O golpe de Estado que apeou o governo petista aprofundou a crise orgânica e abriu passagem para um cesarismo regressivo

As eleições gerais ocorridas no Brasil no mês de outubro de 2022 foram um episódio importante da crise orgânica que afeta a dominação burguesa, não só por essas paragens. A crise orgânica é de fato da acumulação capitalista, em particular no núcleo imperialista (Estados Unidos e Europa) e na América Latina, enquanto zona subalterna desse núcleo claramente em declínio. No núcleo imperialista se acentuam as contradições sociais e as divisões entre as próprias burguesias. A resposta à crise é a condensação defensiva de forças hegemônicas em torno de ideologias conservadoras e reacionárias, que observam na migração vinda da África e Oriente Médio uma ameaça existencial e, principalmente no crescimento da China um risco à sobrevivência do capitalismo centrado na financeirização.

A América Latina tem oscilado entre a fidelidade ao domínio dos Estados Unidos e a procura de uma saída da imposição de políticas alimentadas pela ideologia neoliberal. A oscilação ocorre também entre o domínio oligárquico liberal e a tendência cesarista. A consciência e a força de que essa saída só é factível com o descolamento em relação aos Estados Unidos e a derrota completa das forças internas que se beneficiam do domínio do capital bancário e financeiro é muito limitada. Assim que essa oscilação ocorre mais por conta da divisão nas classes dominantes e enfraquecimento do poder econômico político estadunidense do que por uma organização autônoma das classes subalternas.
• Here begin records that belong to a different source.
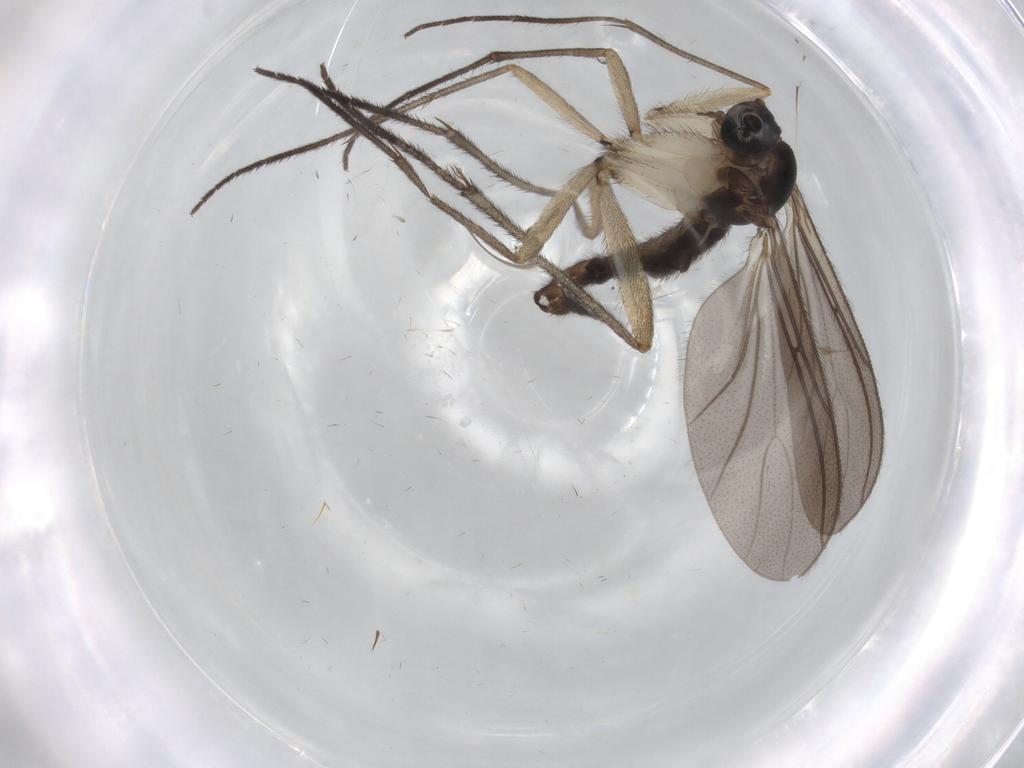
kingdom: Animalia
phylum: Arthropoda
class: Insecta
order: Diptera
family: Sciaridae
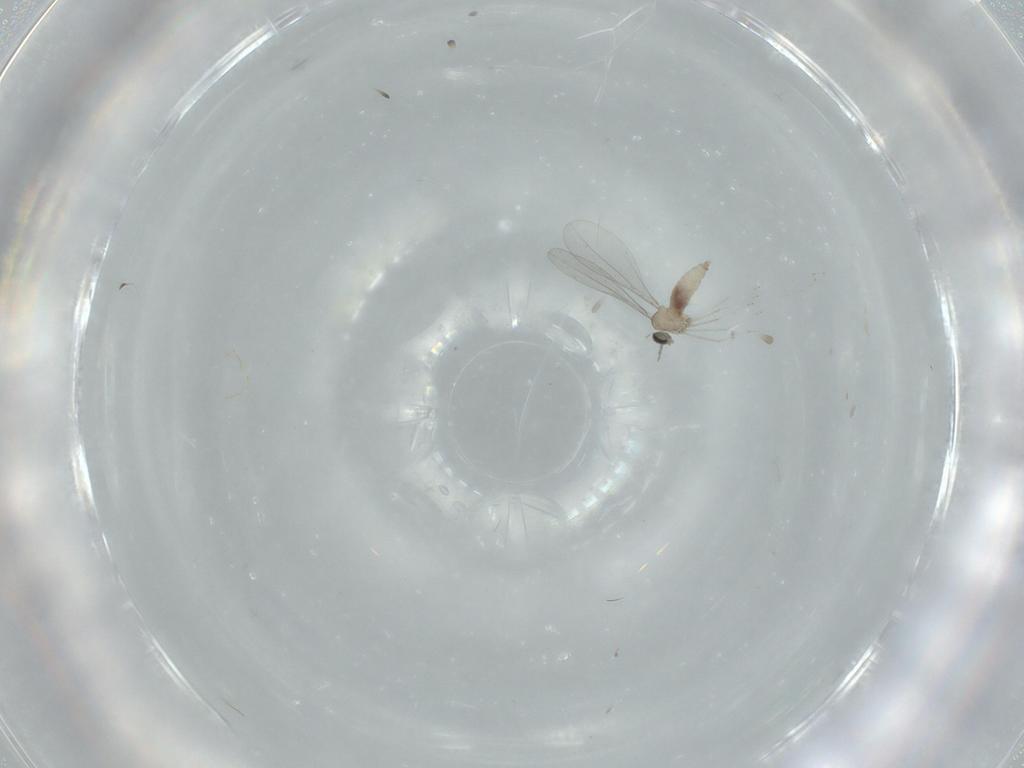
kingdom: Animalia
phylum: Arthropoda
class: Insecta
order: Diptera
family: Cecidomyiidae
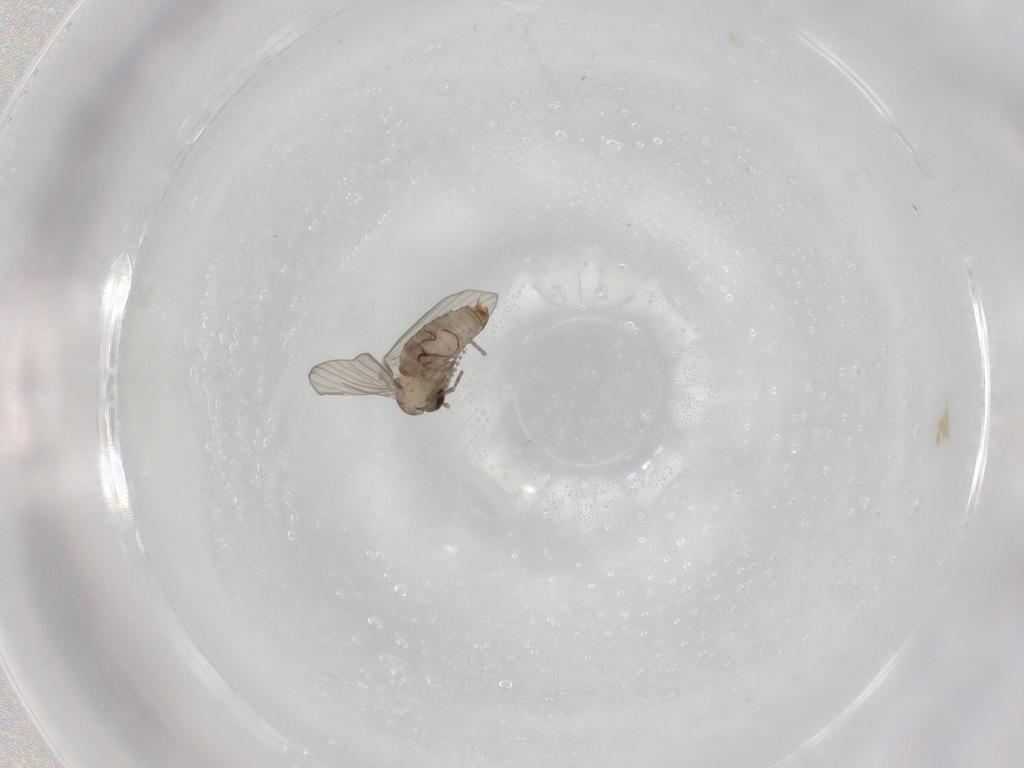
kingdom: Animalia
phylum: Arthropoda
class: Insecta
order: Diptera
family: Psychodidae
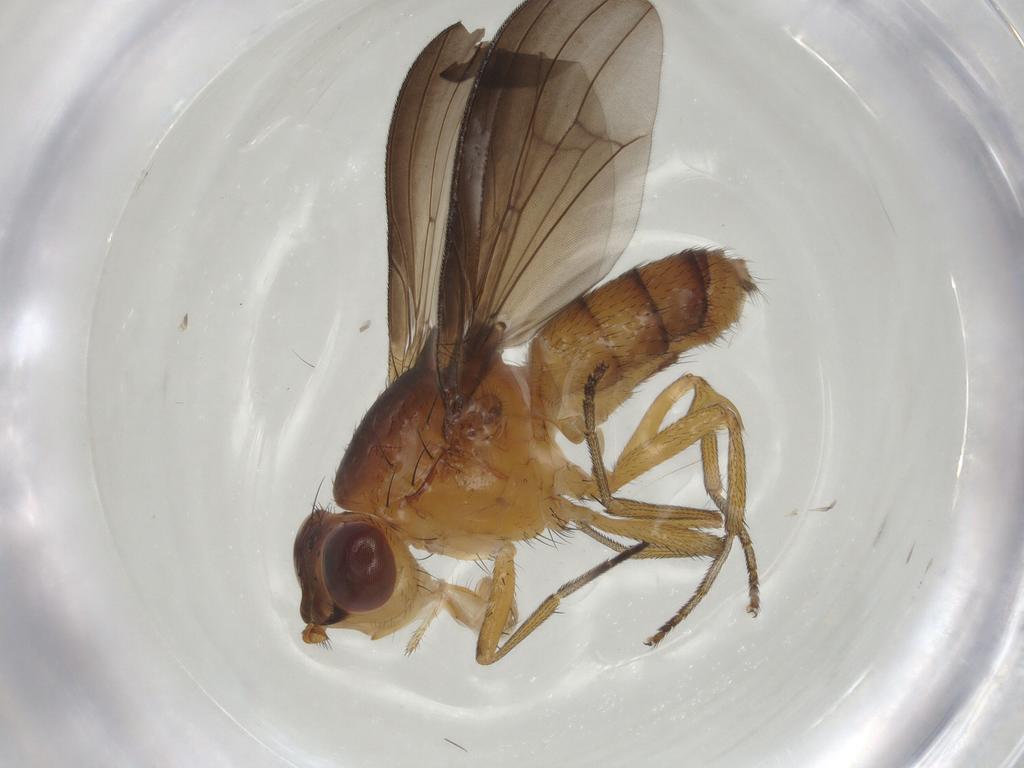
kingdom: Animalia
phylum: Arthropoda
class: Insecta
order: Diptera
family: Lauxaniidae
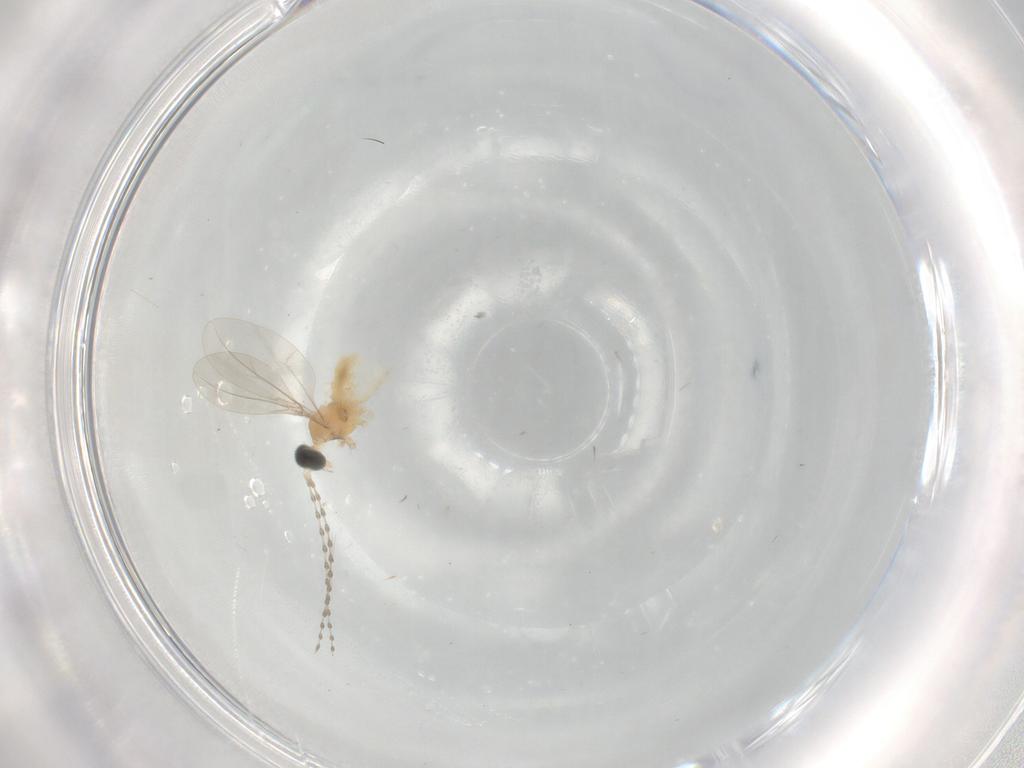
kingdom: Animalia
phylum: Arthropoda
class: Insecta
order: Diptera
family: Cecidomyiidae
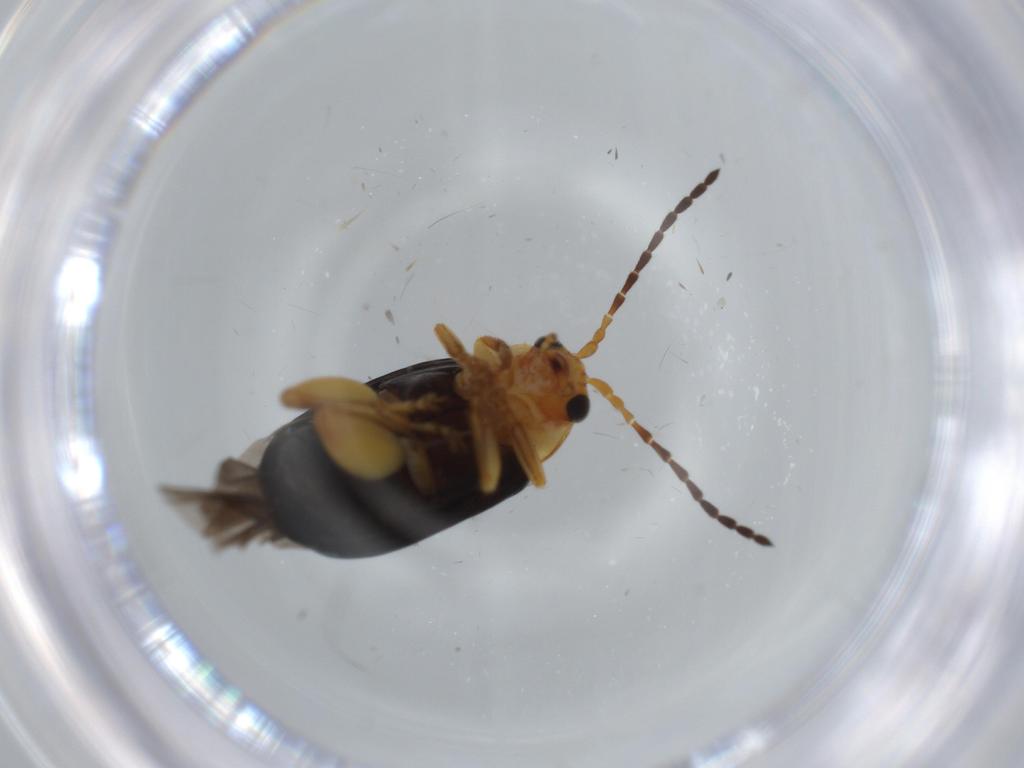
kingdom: Animalia
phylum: Arthropoda
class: Insecta
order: Coleoptera
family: Chrysomelidae
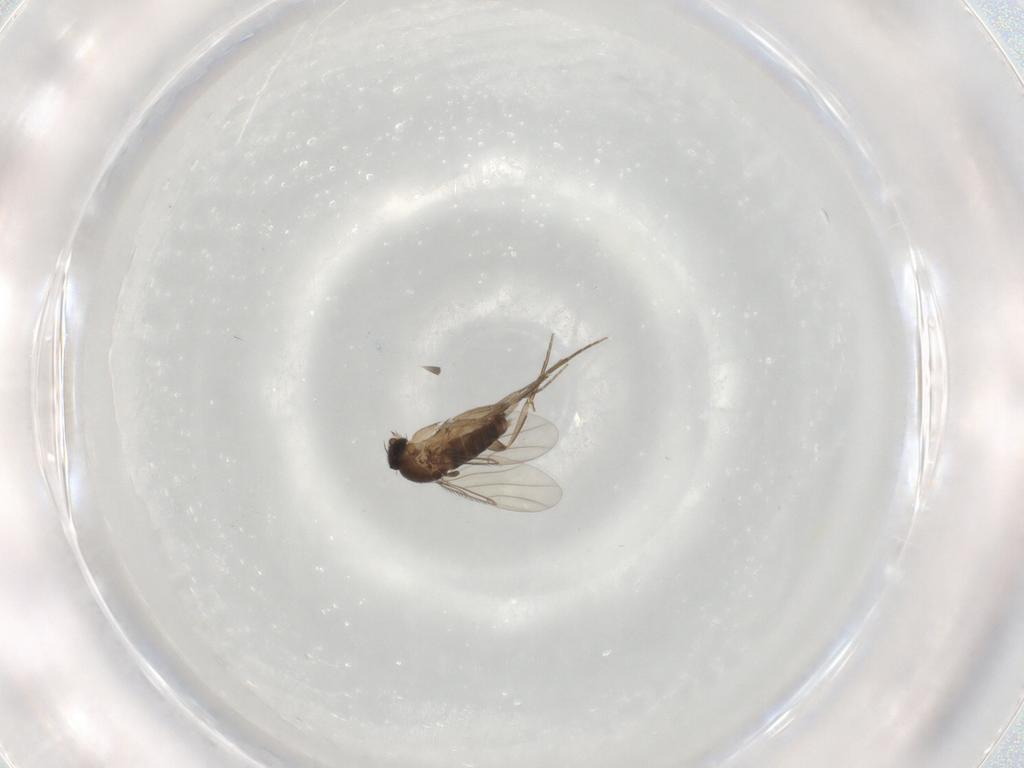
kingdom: Animalia
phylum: Arthropoda
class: Insecta
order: Diptera
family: Phoridae
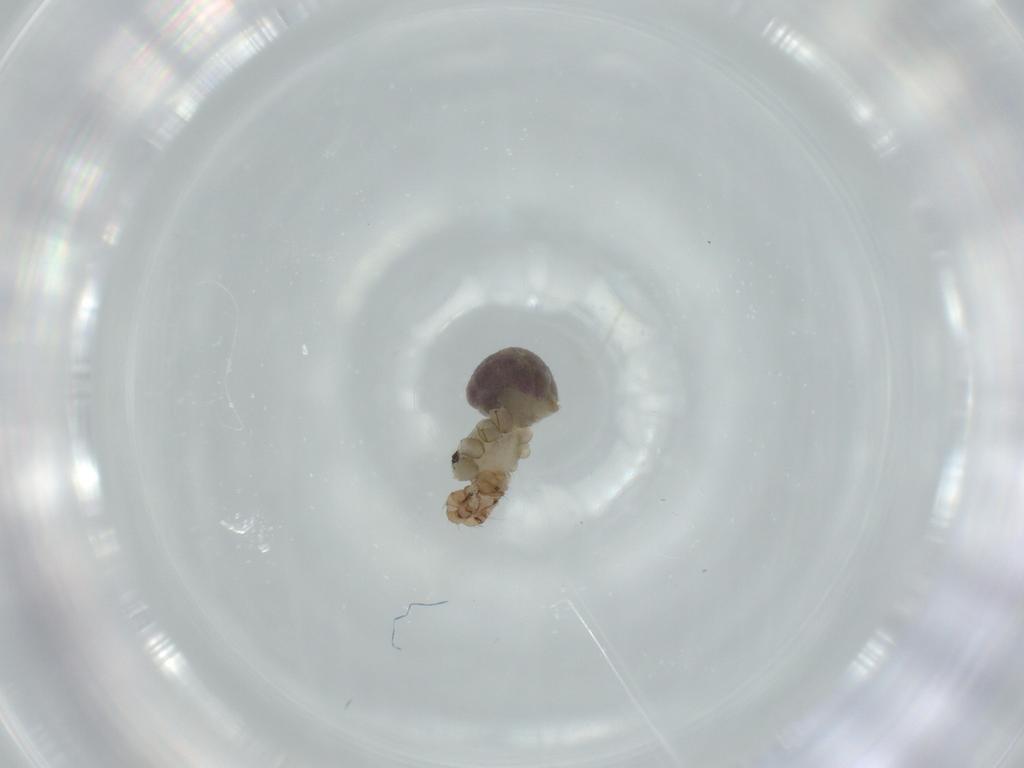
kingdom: Animalia
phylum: Arthropoda
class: Arachnida
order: Araneae
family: Pholcidae
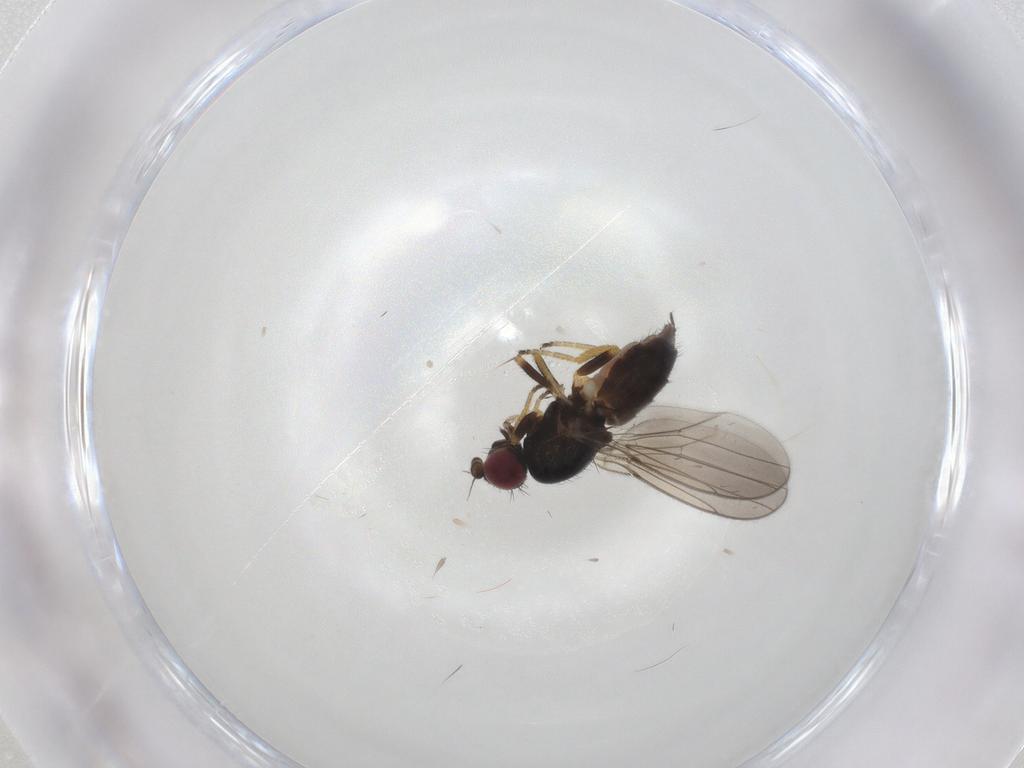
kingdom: Animalia
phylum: Arthropoda
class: Insecta
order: Diptera
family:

A aposta, no Brasil, numa democracia liberal burguesa com direitos sociais, inserida parcialmente na Constituição de 1988, se esvaiu já nos anos 1990, com os governos PSDB/PFL, e não se recuperou nos anos 2000 com os governos PT/PMDB. A particularidade dos governos Lula, de tendência cesarista progressiva, foi a capacidade de unificar a classe dominante e de garantir um notável respaldo popular – mormente da ‘aristocracia operária’ e de pequena burguesia assalariada do Estado – graças a uma conjuntura de uma muito relativa retomada global da acumulação capitalista.

As “políticas afirmativas” e “políticas compensatórias” substituíram a luta pelos direitos universais fundamentais, mas ainda assim foram suficientes para angariar uma base muito significativa de apoio popular. Ao mesmo tempo, o compromisso com o pagamento dos juros da dívida pública (dívida falsa com os bancos, esclareça-se) demonstraram a fidelidade à ideologia imperialista do neoliberalismo.

O forte impacto da crise de 2008 nos Estados Unidos e Europa afetou seriamente o mundo todo, ainda que de modos diferentes. A agressividade imperialista aumentou no Oriente Médio expandido e na América Latina sempre com o intuito de garantir seus interesses, que giram em torno do saque de recursos naturais e demais riquezas. A crise volta a dividir as classes dominantes e no Brasil a questão passa pela exaustão da experiência do PT. Entre controlar o governo no segundo mandato de Dilma Rousseff ou retirar o PT do governo por meio de um golpe de Estado institucional, venceu a segunda escolha.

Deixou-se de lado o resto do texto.